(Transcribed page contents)

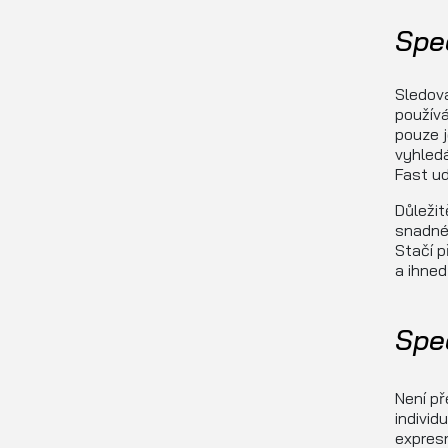
Spe
Sledová
používá
pouze j
vyhledá
Fast ud
Důležit
snadné
Stačí p
a ihned
Spe
Není př
individ
expresn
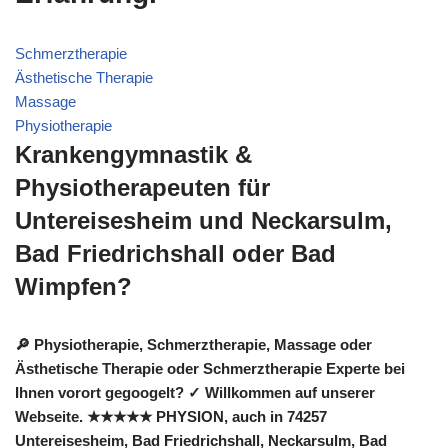
Schmerztherapie
Ästhetische Therapie
Massage
Physiotherapie
Krankengymnastik &
Physiotherapeuten für
Untereisesheim und Neckarsulm,
Bad Friedrichshall oder Bad
Wimpfen?
🔎 Physiotherapie, Schmerztherapie, Massage oder
Ästhetische Therapie oder Schmerztherapie Experte bei
Ihnen vorort gegoogelt? ✓ Willkommen auf unserer
Webseite. ★★★★★ PHYSION, auch in 74257
Untereisesheim, Bad Friedrichshall, Neckarsulm, Bad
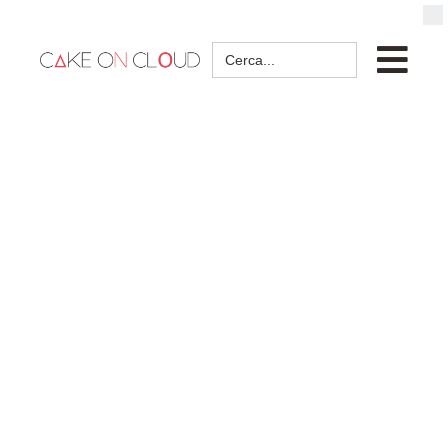
Search
for:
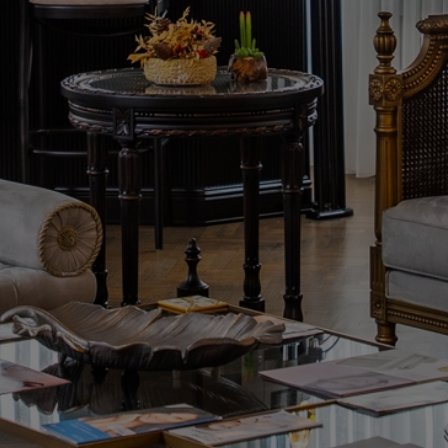
Comience su consulta gratuita
Nombre completo
Correo electrónico
Número de teléfono
País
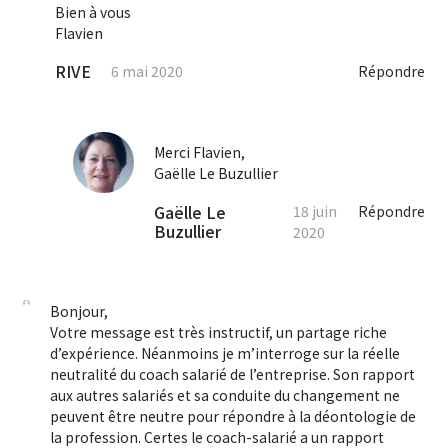
Bien à vous
Flavien
RIVE
6 mai 2020
Répondre
Merci Flavien,
Gaëlle Le Buzullier
Gaëlle Le
18 juin
Répondre
Buzullier
2020
Bonjour,
Votre message est très instructif, un partage riche
d’expérience. Néanmoins je m’interroge sur la réelle
neutralité du coach salarié de l’entreprise. Son rapport
aux autres salariés et sa conduite du changement ne
peuvent être neutre pour répondre à la déontologie de
la profession. Certes le coach-salarié a un rapport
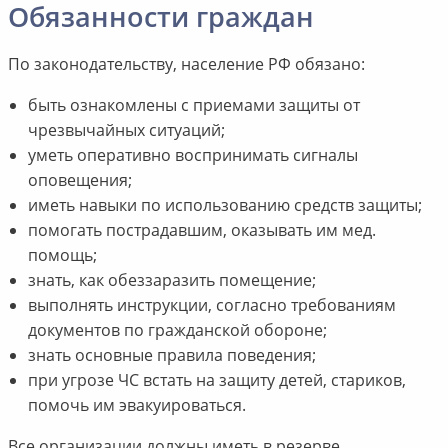
Обязанности граждан
По законодательству, население РФ обязано:
быть ознакомлены с приемами защиты от
чрезвычайных ситуаций;
уметь оперативно воспринимать сигналы
оповещения;
иметь навыки по использованию средств защиты;
помогать пострадавшим, оказывать им мед.
помощь;
знать, как обеззаразить помещение;
выполнять инструкции, согласно требованиям
документов по гражданской обороне;
знать основные правила поведения;
при угрозе ЧС встать на защиту детей, стариков,
помочь им эвакуироваться.
Все организации должны иметь в резерве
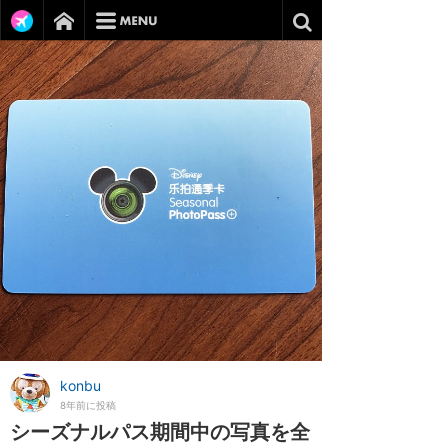
konbu
8年前に投稿
シーズナルパス期間中の写真を全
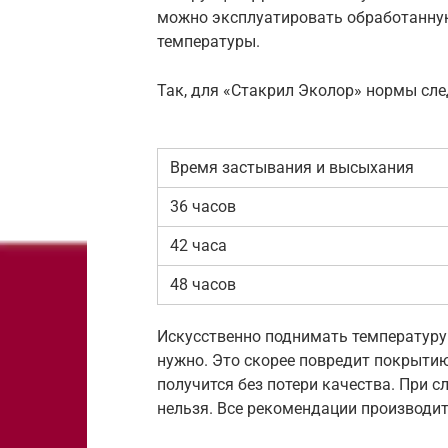
можно эксплуатировать обработанную
температуры.
Так, для «Стакрил Эколор» нормы сл
Время застывания и высыхания
36 часов
42 часа
48 часов
Искусственно поднимать температуру
нужно. Это скорее повредит покрытию
получится без потери качества. При 
нельзя. Все рекомендации производит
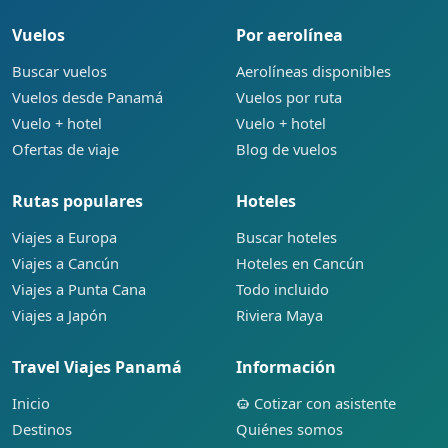
Vuelos
Por aerolínea
Buscar vuelos
Aerolíneas disponibles
Vuelos desde Panamá
Vuelos por ruta
Vuelo + hotel
Vuelo + hotel
Ofertas de viaje
Blog de vuelos
Rutas populares
Hoteles
Viajes a Europa
Buscar hoteles
Viajes a Cancún
Hoteles en Cancún
Viajes a Punta Cana
Todo incluido
Viajes a Japón
Riviera Maya
Travel Viajes Panamá
Información
Inicio
Cotizar con asistente
Destinos
Quiénes somos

*PROBLEM TO WORK ON*:
Transcribe only the lines above that start at the line containing "Nombre completo" and end at the line containing "документов по гражданской обороне;". Omit pictures.

*ANSWER BOX*:
Nombre completo
Correo electrónico
Número de teléfono
País
Bien à vous
Flavien
RIVE
6 mai 2020
Répondre
Merci Flavien,
Gaëlle Le Buzullier
Gaëlle Le
18 juin
Répondre
Buzullier
2020
Bonjour,
Votre message est très instructif, un partage riche
d’expérience. Néanmoins je m’interroge sur la réelle
neutralité du coach salarié de l’entreprise. Son rapport
aux autres salariés et sa conduite du changement ne
peuvent être neutre pour répondre à la déontologie de
la profession. Certes le coach-salarié a un rapport
Обязанности граждан
По законодательству, население РФ обязано:
быть ознакомлены с приемами защиты от
чрезвычайных ситуаций;
уметь оперативно воспринимать сигналы
оповещения;
иметь навыки по использованию средств защиты;
помогать пострадавшим, оказывать им мед.
помощь;
знать, как обеззаразить помещение;
выполнять инструкции, согласно требованиям
документов по гражданской обороне;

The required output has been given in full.